▶ What you are asked to do: All lines from the top of the records below through the line holding "pinky pip: (557, 1041)", and only those, should be printed exactly, minus the pictures.

▶ Supplied data:
|---|

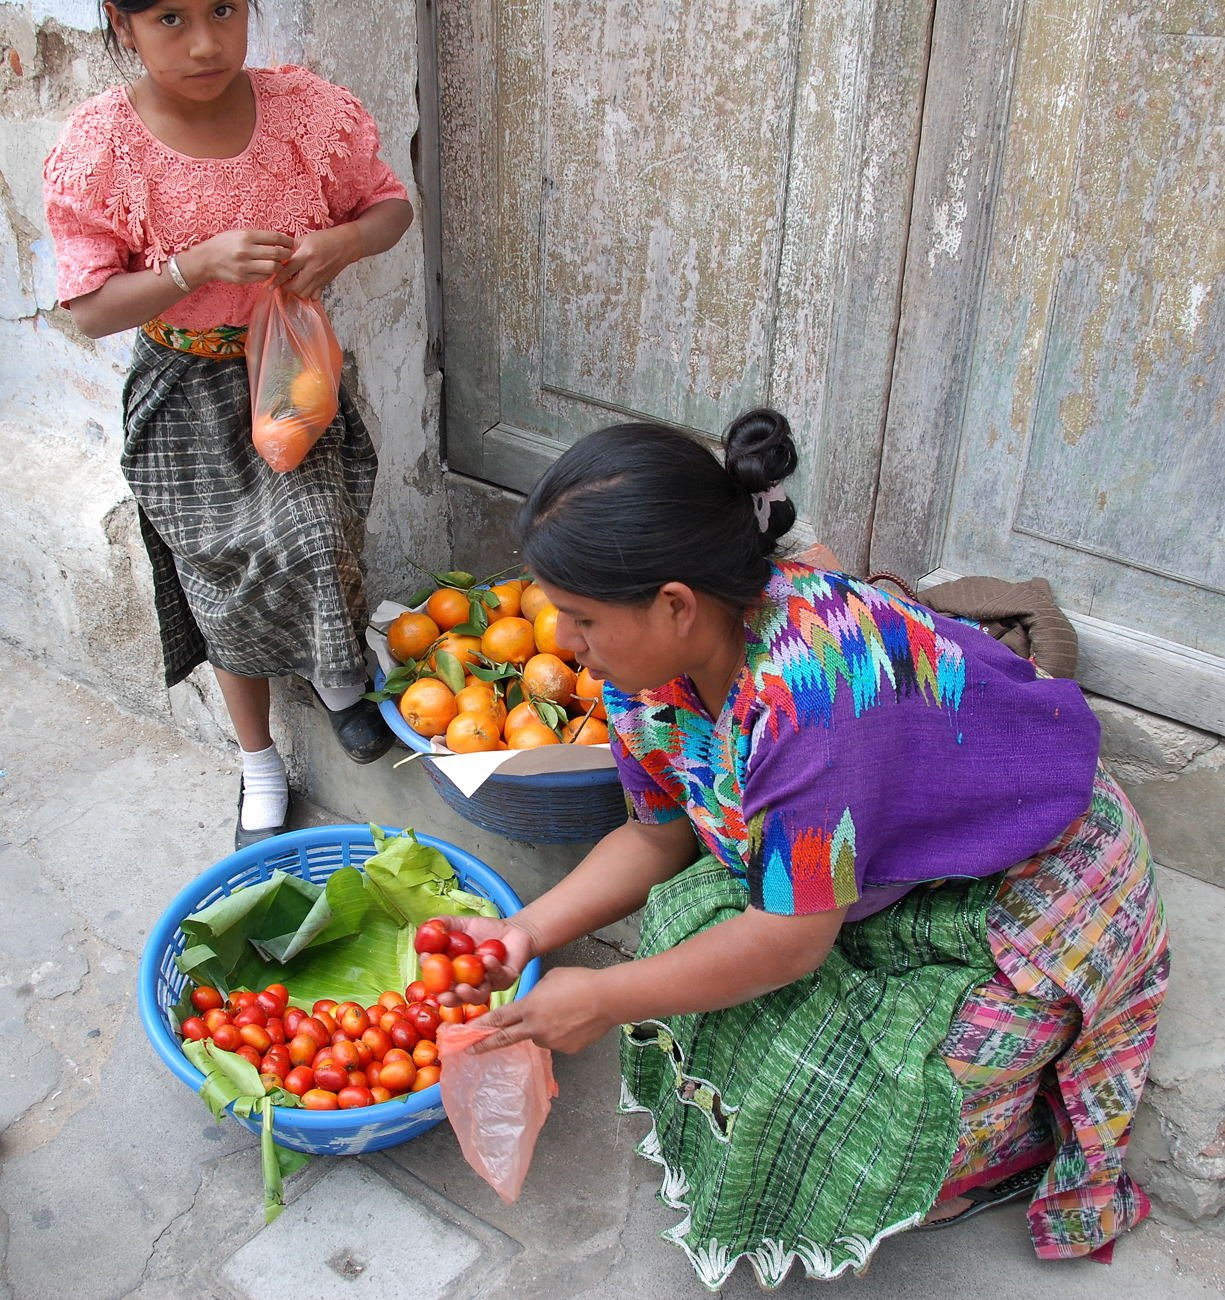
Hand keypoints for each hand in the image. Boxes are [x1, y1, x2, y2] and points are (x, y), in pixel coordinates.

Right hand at [184, 228, 293, 284]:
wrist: (206, 259)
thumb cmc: (225, 244)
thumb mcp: (239, 233)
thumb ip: (258, 236)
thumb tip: (280, 239)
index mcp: (246, 236)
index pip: (274, 237)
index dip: (287, 240)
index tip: (291, 243)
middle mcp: (245, 250)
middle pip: (277, 253)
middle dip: (287, 254)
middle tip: (288, 254)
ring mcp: (244, 266)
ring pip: (273, 267)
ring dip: (279, 265)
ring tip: (278, 263)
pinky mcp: (243, 278)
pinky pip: (264, 277)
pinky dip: (269, 274)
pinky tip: (267, 270)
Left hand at [273, 225, 363, 298]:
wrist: (344, 244)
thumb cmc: (324, 239)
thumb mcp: (305, 239)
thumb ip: (290, 248)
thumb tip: (276, 257)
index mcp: (306, 255)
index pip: (287, 271)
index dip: (276, 279)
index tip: (269, 285)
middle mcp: (313, 269)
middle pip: (295, 287)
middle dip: (285, 287)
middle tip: (282, 282)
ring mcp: (320, 278)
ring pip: (304, 294)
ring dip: (296, 292)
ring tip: (293, 284)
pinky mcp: (325, 283)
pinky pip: (315, 296)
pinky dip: (308, 296)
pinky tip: (305, 288)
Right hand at [432, 914, 538, 1006]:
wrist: (514, 929)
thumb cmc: (485, 930)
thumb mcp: (461, 924)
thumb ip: (443, 923)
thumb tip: (427, 926)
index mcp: (454, 973)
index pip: (438, 978)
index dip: (430, 971)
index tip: (424, 959)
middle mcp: (469, 983)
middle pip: (456, 997)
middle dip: (448, 998)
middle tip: (443, 996)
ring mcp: (488, 984)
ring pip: (478, 995)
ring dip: (469, 994)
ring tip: (462, 988)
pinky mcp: (506, 979)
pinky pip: (499, 977)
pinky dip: (492, 968)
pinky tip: (487, 958)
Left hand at [467, 966, 614, 1054]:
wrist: (607, 998)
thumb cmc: (578, 981)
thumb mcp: (550, 979)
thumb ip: (535, 994)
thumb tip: (533, 1005)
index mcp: (528, 1007)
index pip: (498, 1018)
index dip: (480, 1026)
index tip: (466, 1033)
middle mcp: (535, 1028)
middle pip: (505, 1038)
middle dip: (485, 1045)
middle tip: (470, 1051)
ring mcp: (550, 1042)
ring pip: (538, 1036)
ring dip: (542, 1027)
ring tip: (564, 1012)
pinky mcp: (566, 1050)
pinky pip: (557, 1041)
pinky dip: (561, 1032)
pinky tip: (575, 1021)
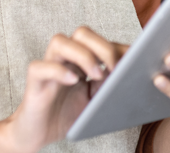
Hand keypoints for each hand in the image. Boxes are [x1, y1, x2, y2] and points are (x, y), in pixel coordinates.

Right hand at [0, 26, 126, 152]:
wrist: (37, 135)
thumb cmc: (67, 115)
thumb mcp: (95, 100)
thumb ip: (108, 84)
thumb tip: (130, 73)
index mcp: (81, 59)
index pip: (100, 40)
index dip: (117, 47)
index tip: (135, 60)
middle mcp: (65, 58)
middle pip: (82, 33)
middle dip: (102, 46)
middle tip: (115, 68)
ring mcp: (48, 66)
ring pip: (60, 41)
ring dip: (82, 55)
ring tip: (96, 75)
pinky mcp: (34, 81)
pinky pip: (40, 67)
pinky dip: (58, 71)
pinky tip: (73, 81)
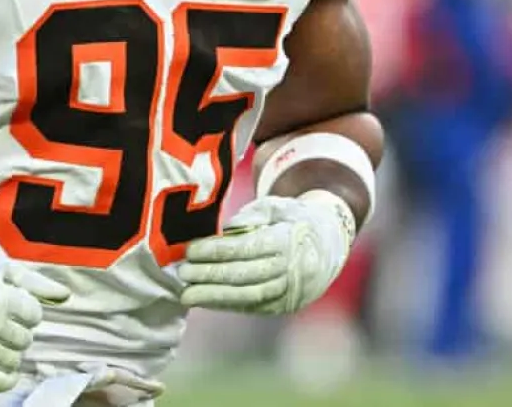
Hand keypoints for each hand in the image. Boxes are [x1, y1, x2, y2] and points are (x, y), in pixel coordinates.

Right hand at [0, 237, 70, 392]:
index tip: (13, 303)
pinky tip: (4, 368)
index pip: (34, 316)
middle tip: (1, 318)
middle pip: (25, 339)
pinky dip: (4, 378)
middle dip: (18, 329)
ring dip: (11, 351)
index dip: (27, 309)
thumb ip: (34, 283)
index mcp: (1, 297)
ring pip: (13, 360)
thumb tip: (65, 296)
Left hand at [179, 191, 354, 314]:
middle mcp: (290, 269)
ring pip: (246, 296)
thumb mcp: (277, 205)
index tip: (191, 250)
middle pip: (243, 275)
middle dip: (209, 276)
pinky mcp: (284, 305)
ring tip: (186, 295)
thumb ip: (252, 216)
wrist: (329, 244)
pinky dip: (226, 304)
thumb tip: (225, 231)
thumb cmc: (293, 219)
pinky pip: (251, 306)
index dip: (216, 251)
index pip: (245, 249)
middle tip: (182, 273)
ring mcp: (288, 291)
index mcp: (287, 241)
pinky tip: (204, 300)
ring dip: (213, 297)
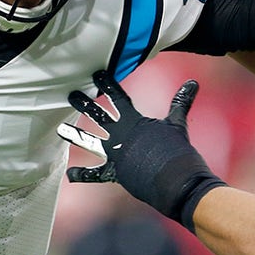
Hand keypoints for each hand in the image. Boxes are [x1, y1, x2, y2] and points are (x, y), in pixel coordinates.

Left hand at [58, 70, 224, 230]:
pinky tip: (69, 175)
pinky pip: (94, 175)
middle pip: (99, 116)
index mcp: (134, 122)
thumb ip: (181, 102)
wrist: (176, 180)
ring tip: (60, 128)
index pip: (118, 98)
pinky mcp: (114, 173)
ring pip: (90, 142)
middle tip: (71, 95)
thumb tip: (194, 82)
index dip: (108, 85)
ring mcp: (115, 154)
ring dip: (75, 135)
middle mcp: (121, 136)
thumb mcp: (177, 124)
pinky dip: (82, 176)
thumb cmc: (178, 151)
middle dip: (85, 104)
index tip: (97, 74)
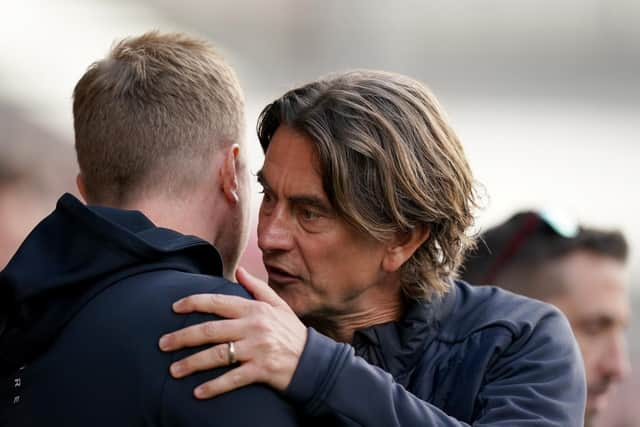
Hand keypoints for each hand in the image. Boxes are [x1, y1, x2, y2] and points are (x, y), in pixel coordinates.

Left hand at [158, 267, 307, 398]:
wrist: (314, 361)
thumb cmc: (292, 332)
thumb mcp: (279, 305)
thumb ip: (258, 287)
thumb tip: (239, 269)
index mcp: (255, 309)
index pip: (218, 302)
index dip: (194, 303)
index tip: (174, 307)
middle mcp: (253, 327)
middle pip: (210, 330)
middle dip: (182, 337)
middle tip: (162, 344)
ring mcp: (257, 349)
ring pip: (217, 355)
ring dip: (192, 363)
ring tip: (173, 371)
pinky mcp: (261, 370)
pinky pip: (232, 379)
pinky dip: (214, 387)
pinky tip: (197, 392)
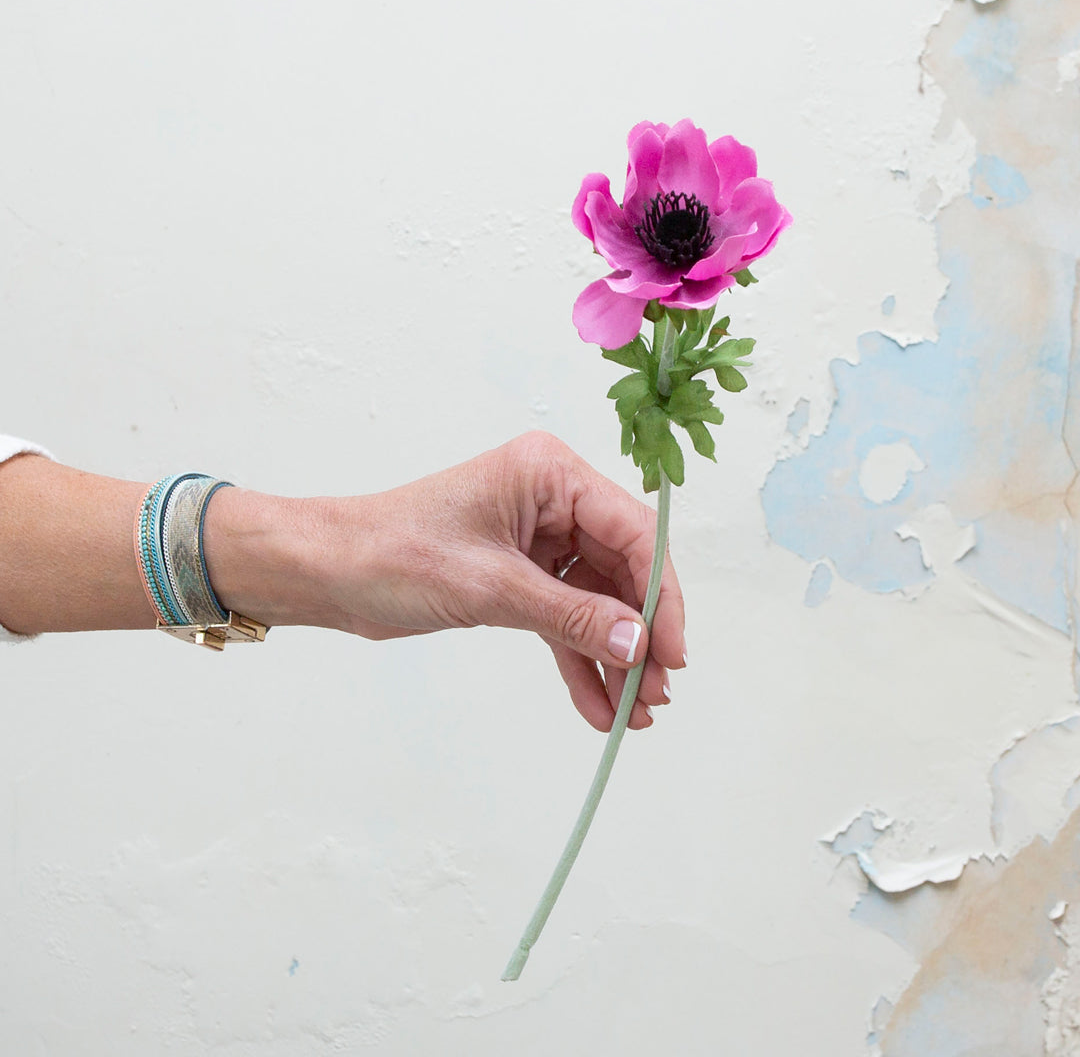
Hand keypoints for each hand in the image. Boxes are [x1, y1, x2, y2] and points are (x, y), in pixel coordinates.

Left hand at [281, 432, 685, 730]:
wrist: (328, 572)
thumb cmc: (392, 554)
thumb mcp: (490, 587)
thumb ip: (571, 616)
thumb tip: (639, 646)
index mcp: (548, 475)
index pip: (631, 532)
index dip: (661, 594)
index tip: (672, 652)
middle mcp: (550, 501)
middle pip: (620, 570)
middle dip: (638, 634)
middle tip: (656, 694)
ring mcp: (536, 539)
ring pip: (595, 601)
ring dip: (614, 656)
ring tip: (634, 713)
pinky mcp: (518, 575)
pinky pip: (562, 618)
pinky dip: (577, 660)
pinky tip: (596, 707)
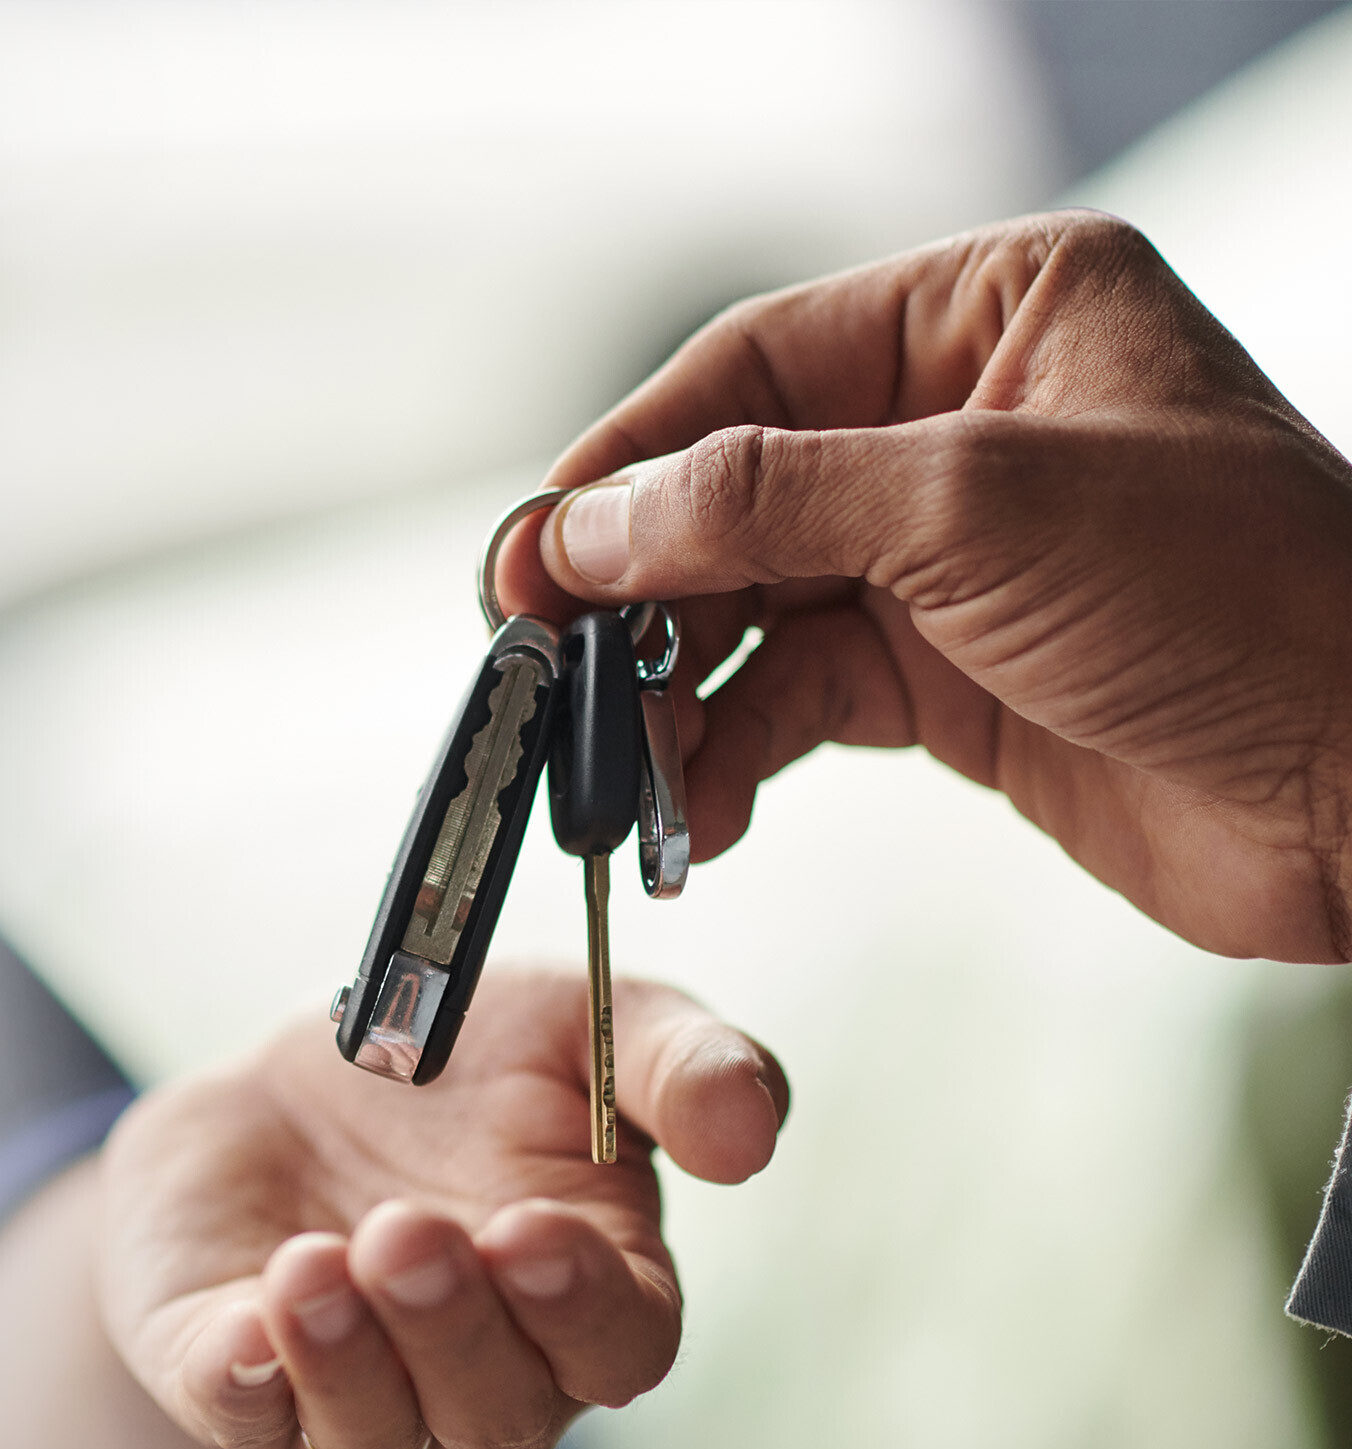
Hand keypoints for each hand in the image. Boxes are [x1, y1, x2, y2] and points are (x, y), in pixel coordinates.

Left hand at [97, 969, 783, 1448]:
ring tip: (313, 1264)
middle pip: (499, 1409)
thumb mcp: (572, 1024)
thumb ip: (676, 1063)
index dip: (581, 1304)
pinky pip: (242, 1415)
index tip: (532, 1232)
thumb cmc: (454, 1068)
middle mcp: (484, 1376)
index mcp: (586, 1299)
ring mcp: (362, 1397)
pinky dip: (244, 1382)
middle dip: (454, 1327)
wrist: (275, 1085)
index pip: (616, 1345)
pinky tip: (244, 1333)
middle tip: (407, 1234)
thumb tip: (749, 1129)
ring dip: (348, 1357)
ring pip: (376, 1431)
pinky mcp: (237, 1387)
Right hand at [501, 210, 1351, 962]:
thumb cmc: (1239, 599)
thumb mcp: (977, 508)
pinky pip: (795, 699)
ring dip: (672, 692)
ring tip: (612, 770)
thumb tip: (582, 526)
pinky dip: (730, 754)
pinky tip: (690, 810)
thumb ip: (761, 505)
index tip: (532, 552)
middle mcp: (960, 422)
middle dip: (635, 592)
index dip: (627, 460)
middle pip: (731, 492)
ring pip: (750, 608)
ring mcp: (953, 557)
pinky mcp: (954, 679)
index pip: (753, 365)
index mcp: (990, 315)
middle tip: (541, 671)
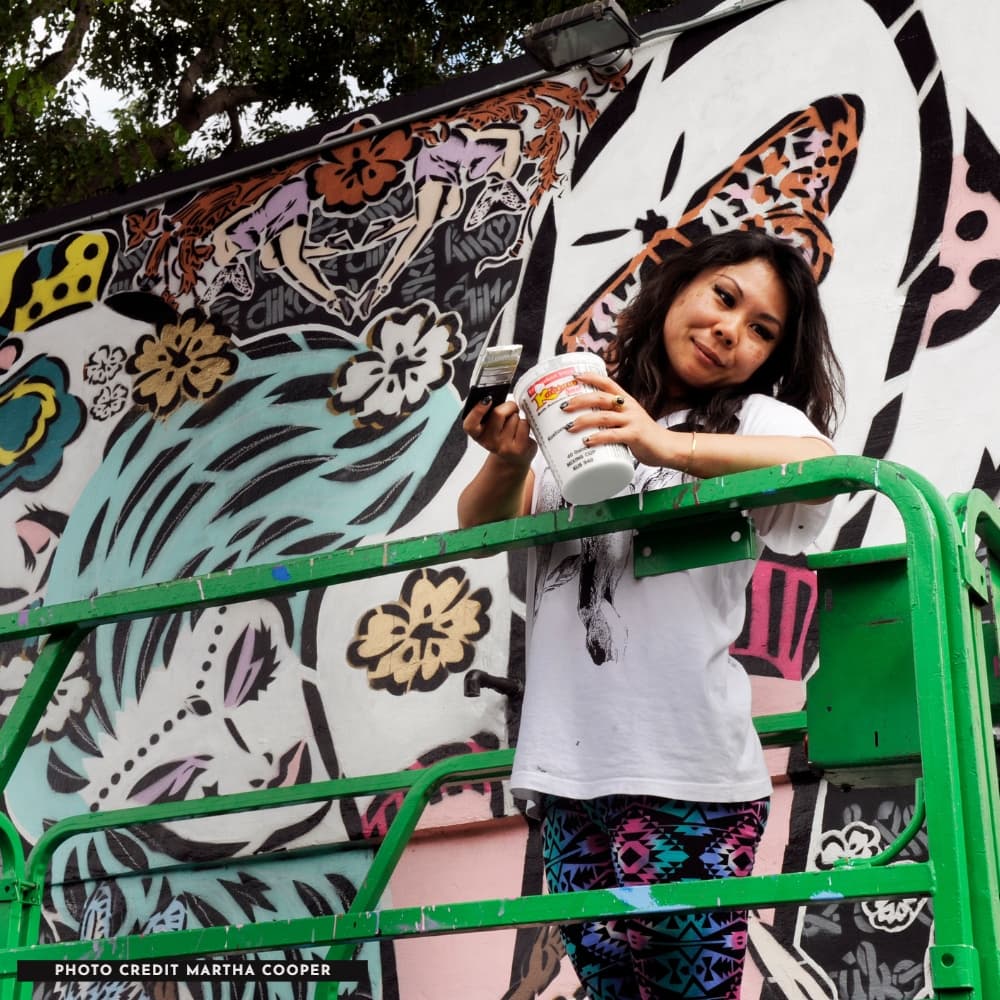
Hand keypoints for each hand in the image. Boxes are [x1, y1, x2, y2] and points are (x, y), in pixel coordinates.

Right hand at [462, 398, 536, 467]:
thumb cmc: (502, 436)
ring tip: (515, 425)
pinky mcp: (519, 449)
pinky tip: (522, 431)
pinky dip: (526, 424)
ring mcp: (504, 447)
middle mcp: (489, 442)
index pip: (470, 424)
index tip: (486, 400)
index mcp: (478, 434)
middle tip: (511, 408)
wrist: (513, 458)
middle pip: (498, 413)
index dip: (477, 411)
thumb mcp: (491, 425)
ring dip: (517, 416)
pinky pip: (525, 424)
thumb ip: (490, 412)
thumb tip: (498, 396)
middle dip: (508, 406)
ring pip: (514, 417)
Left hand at [562, 372, 685, 468]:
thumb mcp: (628, 421)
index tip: (574, 377)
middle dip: (579, 400)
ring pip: (603, 416)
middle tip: (563, 407)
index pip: (607, 383)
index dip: (590, 377)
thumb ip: (611, 419)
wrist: (668, 447)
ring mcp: (632, 420)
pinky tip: (587, 441)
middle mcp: (628, 407)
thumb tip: (585, 422)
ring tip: (570, 427)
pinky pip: (613, 435)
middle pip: (600, 397)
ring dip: (584, 420)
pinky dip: (598, 438)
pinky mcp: (635, 435)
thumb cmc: (644, 436)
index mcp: (626, 401)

|---|

▶ Answer below:
Hand keypoints for each hand in the image. Boxes are [x1, y1, x2, y2] and points are (x, y), in pixel coordinates.

Right hand at [184, 228, 293, 284]:
wrist: (206, 259)
thumb cmc: (225, 244)
thumb mcp: (239, 233)
thumb ip: (258, 236)
thumb tip: (280, 239)
index mcp: (246, 236)
index pip: (274, 237)
index dip: (287, 240)
index tip: (291, 243)
middle mcp: (245, 250)
middle pip: (277, 253)
middle dip: (287, 254)
middle tip: (288, 254)
ring mcp: (244, 266)
ring pip: (273, 267)
ring dip: (279, 265)
ring tip: (278, 263)
pinky mcp: (243, 278)
pinky pip: (264, 277)
pinky dip: (269, 274)
pinky tip: (267, 270)
Left hand at [273, 225, 363, 298]:
wrist: (344, 244)
thumb cmc: (324, 239)
thumb mcp: (305, 239)
thumb ip: (290, 248)
thumb tip: (276, 257)
index mcp: (306, 255)
index pip: (287, 271)
index dip: (276, 279)
index tip: (269, 285)
middle mcp: (313, 269)
middle pip: (295, 287)
middle dip: (285, 287)
middle tip: (282, 282)
ring mcp: (320, 278)
ring pip: (304, 294)
ring dip: (296, 292)
ring tip: (293, 284)
pinky mcp: (325, 283)
pinky pip: (315, 296)
pinky dip: (308, 296)
pinky tip: (305, 288)
Right hand at [432, 914, 538, 1006]:
wrist: (514, 929)
thumb cmc: (485, 930)
thumb mcp: (461, 924)
thumb ip: (443, 923)
thumb tip: (427, 926)
index mcp: (454, 973)
index pip: (438, 978)
index dip: (430, 971)
index tip: (424, 959)
middle mcp: (469, 983)
middle pip: (456, 997)
middle dip: (448, 998)
middle tip: (443, 996)
ring mcp: (488, 984)
ring pip: (478, 995)
ring dip: (469, 994)
ring tip: (462, 988)
pinky mcp: (506, 979)
pinky pip: (499, 977)
pinky dip: (492, 968)
pinky tip: (487, 958)
Left hand at [467, 966, 614, 1054]:
wrist: (607, 998)
thumb cmc: (578, 981)
thumb mcp: (550, 979)
thumb ip: (535, 994)
thumb tip: (533, 1005)
index mcp: (528, 1007)
index pip: (498, 1018)
index dip: (480, 1026)
index tip: (466, 1033)
middle mcp: (535, 1028)
middle pip: (505, 1038)
middle dip: (485, 1045)
middle tip: (470, 1051)
ring mcp: (550, 1042)
ring pip: (538, 1036)
ring dip: (542, 1027)
ring tip: (564, 1012)
pinky mcp: (566, 1050)
pinky pip: (557, 1041)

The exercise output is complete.